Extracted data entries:
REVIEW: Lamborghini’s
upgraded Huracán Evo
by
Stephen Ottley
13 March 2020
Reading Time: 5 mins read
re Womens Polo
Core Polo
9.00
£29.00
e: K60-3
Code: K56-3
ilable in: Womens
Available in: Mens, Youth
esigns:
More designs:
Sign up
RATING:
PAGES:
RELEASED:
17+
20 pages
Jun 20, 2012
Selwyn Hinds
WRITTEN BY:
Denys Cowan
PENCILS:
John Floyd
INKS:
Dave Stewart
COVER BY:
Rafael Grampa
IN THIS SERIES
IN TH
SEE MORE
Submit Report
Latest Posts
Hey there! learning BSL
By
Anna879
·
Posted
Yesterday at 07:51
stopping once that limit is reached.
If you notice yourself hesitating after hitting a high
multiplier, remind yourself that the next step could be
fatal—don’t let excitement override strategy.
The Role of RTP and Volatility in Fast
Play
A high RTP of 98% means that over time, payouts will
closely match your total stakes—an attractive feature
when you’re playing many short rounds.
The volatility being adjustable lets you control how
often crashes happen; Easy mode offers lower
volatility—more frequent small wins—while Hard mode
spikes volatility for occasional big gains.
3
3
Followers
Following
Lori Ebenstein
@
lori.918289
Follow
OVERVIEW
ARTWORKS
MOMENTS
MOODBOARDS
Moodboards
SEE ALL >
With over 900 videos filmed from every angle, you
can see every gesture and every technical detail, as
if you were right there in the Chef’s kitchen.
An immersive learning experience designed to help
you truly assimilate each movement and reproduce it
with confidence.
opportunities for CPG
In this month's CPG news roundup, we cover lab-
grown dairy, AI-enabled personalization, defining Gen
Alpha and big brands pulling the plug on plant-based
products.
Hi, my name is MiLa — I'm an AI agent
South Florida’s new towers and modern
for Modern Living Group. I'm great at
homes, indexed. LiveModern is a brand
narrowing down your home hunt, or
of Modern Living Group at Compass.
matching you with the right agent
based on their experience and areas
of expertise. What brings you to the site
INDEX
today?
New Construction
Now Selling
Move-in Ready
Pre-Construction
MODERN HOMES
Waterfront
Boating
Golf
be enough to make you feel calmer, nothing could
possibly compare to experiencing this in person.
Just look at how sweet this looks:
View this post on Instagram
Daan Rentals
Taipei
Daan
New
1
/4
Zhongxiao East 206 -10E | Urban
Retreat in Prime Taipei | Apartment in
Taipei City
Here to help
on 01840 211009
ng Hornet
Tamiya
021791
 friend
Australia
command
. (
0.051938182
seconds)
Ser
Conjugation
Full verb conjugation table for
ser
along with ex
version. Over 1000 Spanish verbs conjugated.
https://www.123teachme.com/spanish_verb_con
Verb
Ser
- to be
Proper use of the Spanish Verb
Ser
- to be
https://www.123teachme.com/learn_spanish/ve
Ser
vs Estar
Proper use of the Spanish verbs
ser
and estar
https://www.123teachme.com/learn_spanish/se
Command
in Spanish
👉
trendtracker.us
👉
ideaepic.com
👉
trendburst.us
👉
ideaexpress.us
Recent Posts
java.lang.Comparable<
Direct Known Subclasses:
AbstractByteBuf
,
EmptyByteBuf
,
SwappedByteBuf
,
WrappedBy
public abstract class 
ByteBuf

» TASK PROMPT: Go through the records above, find every line with the word "Taipei", and list those lines.

» ANSWER SPACE:
Taipei
Retreat in Prime Taipei | Apartment in
Taipei City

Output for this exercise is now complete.